30 janvier 1991, groupe de rebelles somaliens dans Mogadishu
Alexander Joe / AFP
Aucune trêve n'est en vue après huit semaines d'affrontements entre clans somaliens à Mogadiscio, où le nombre des victimes est si élevé que les hopitaux utilisent chaque jour une tonne de liquides intra-veineux.
«Nous ne connaissons pas le nombre de tués car les bombardements tuent la plupart des victimes dans leurs maisons», déclare le directeur d'un hôpital de fortune. On estime que les combats ont fait jusqu'à 20.000 tués et blessés depuis le début de la bataille pour le pouvoir, le 17 novembre, entre Mohamed Farah Aidid et Ali Mahdi Mohamed. Les amputations et les opérations effectuées sur des corps déchirés par les balles ont souvent lieu sur un sol gorgé de sang.

La Somalie est plongée dans le chaos depuis le renversement de l'ex-président Siad Barre il y a un an par une coalition de mouvements rebelles. Une fois ce dernier chassé du pouvoir, les chefs des différents groupes insurgés se sont retournés les uns contre les autres. Ce pays de la Corne de l'Afrique n'est plus qu'un assemblage hétéroclite de zones tribales contrôlées par des «seigneurs de la guerre».

Le clan de Mohamed Farah Aidid, les Habr Gebdir, et celui d'Ali Ali Mahdi Mohamed, les Abgal, contrôlent chacun certains quartiers de la capitale. Les combats ont surtout lieu dans le centre, à moitié détruit, de cette capitale autrefois élégante. Les deux hommes appartiennent pourtant à la même tribu, celle des Hawiye. Plusieurs autres clans Hawiye se sont emparés de l'aéroport, du port et d'une station de radio.

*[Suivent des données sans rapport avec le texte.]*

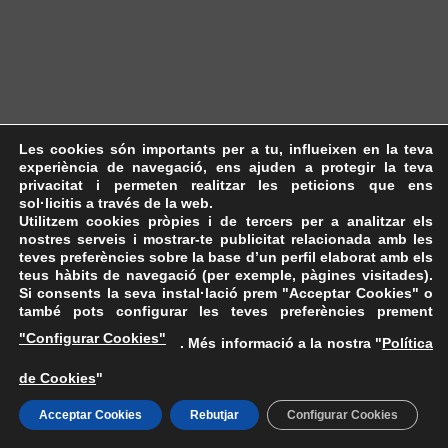
Les cookies són importants per a tu, influeixen en la teva
experiència de navegació, ens ajuden a protegir la teva
privacitat i permeten realitzar les peticions que ens
sol·licitis a través de la web.
Utilitzem cookies pròpies i de tercers per a analitzar els
nostres serveis i mostrar-te publicitat relacionada amb les
teves preferències sobre la base d’un perfil elaborat amb els
teus hàbits de navegació (per exemple, pàgines visitades).
Si consents la seva instal·lació prem "Acceptar Cookies" o
també pots configurar les teves preferències prement
"Configurar Cookies"
. Més informació a la nostra "
Política
de Cookies
"
Acceptar Cookies
Rebutjar
Configurar Cookies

Les deux camps affirment souhaiter un cessez-le-feu. Mais seul Ali Mahdi est favorable à l'envoi d'une force de maintien de la paix pour assurer l'acheminement d'une aide d'urgence. «Nous aimerions faciliter une intervention de l'ONU et nous n'aurions a priori rien contre la venue d'un pays pour rétablir l'ordre», a-t-il dit dans son QG de Karan, au nord du pays.

Mohamed Farah Aidid, lui, est hostile à une intervention extérieure. «Cela compliquerait encore davantage la situation. Nous pouvons nous-mêmes résoudre nos propres problèmes», a-t-il affirmé dans son bastion, près de l'aéroport de Mogadiscio. Une trêve est d'autant plus difficile à imposer que les chefs de guerre controlent de moins en moins leurs troupes. Des bandes de jeunes gens, drogués au khat, une plante narcotique, arpentent les rues à la recherche de maisons à piller et de membres rivaux à abattre.

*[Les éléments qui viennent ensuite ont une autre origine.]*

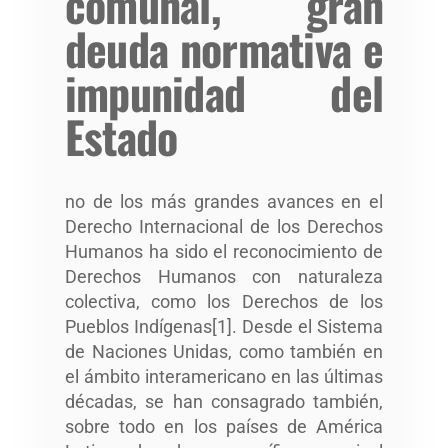
comunal, gran
deuda normativa e
impunidad del
Estado
no de los más grandes avances en el
Derecho Internacional de los Derechos
Humanos ha sido el reconocimiento de
Derechos Humanos con naturaleza
colectiva, como los Derechos de los
Pueblos Indígenas[1]. Desde el Sistema
de Naciones Unidas, como también en
el ámbito interamericano en las últimas
décadas, se han consagrado también,
sobre todo en los países de América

Le week-end dernier, l'émissaire de l'ONU James Jonah n'a pas réussi à conclure un cessez-le-feu en Somalie. Des milliers d'habitants ont fui la capitale, mais ils se retrouvent souvent sans abri et sans vivres dans les campagnes.

Avant même la bataille de Mogadiscio, l'ONU estimait que 4,5 millions de personnes étaient menacées par les pénuries alimentaires et que les décès seraient nombreux si la sécurité n'était pas renforcée pour permettre l'acheminement des secours. La plupart des organisations humanitaires se sont retirées en raison de l'insécurité. (D'après Reuter.)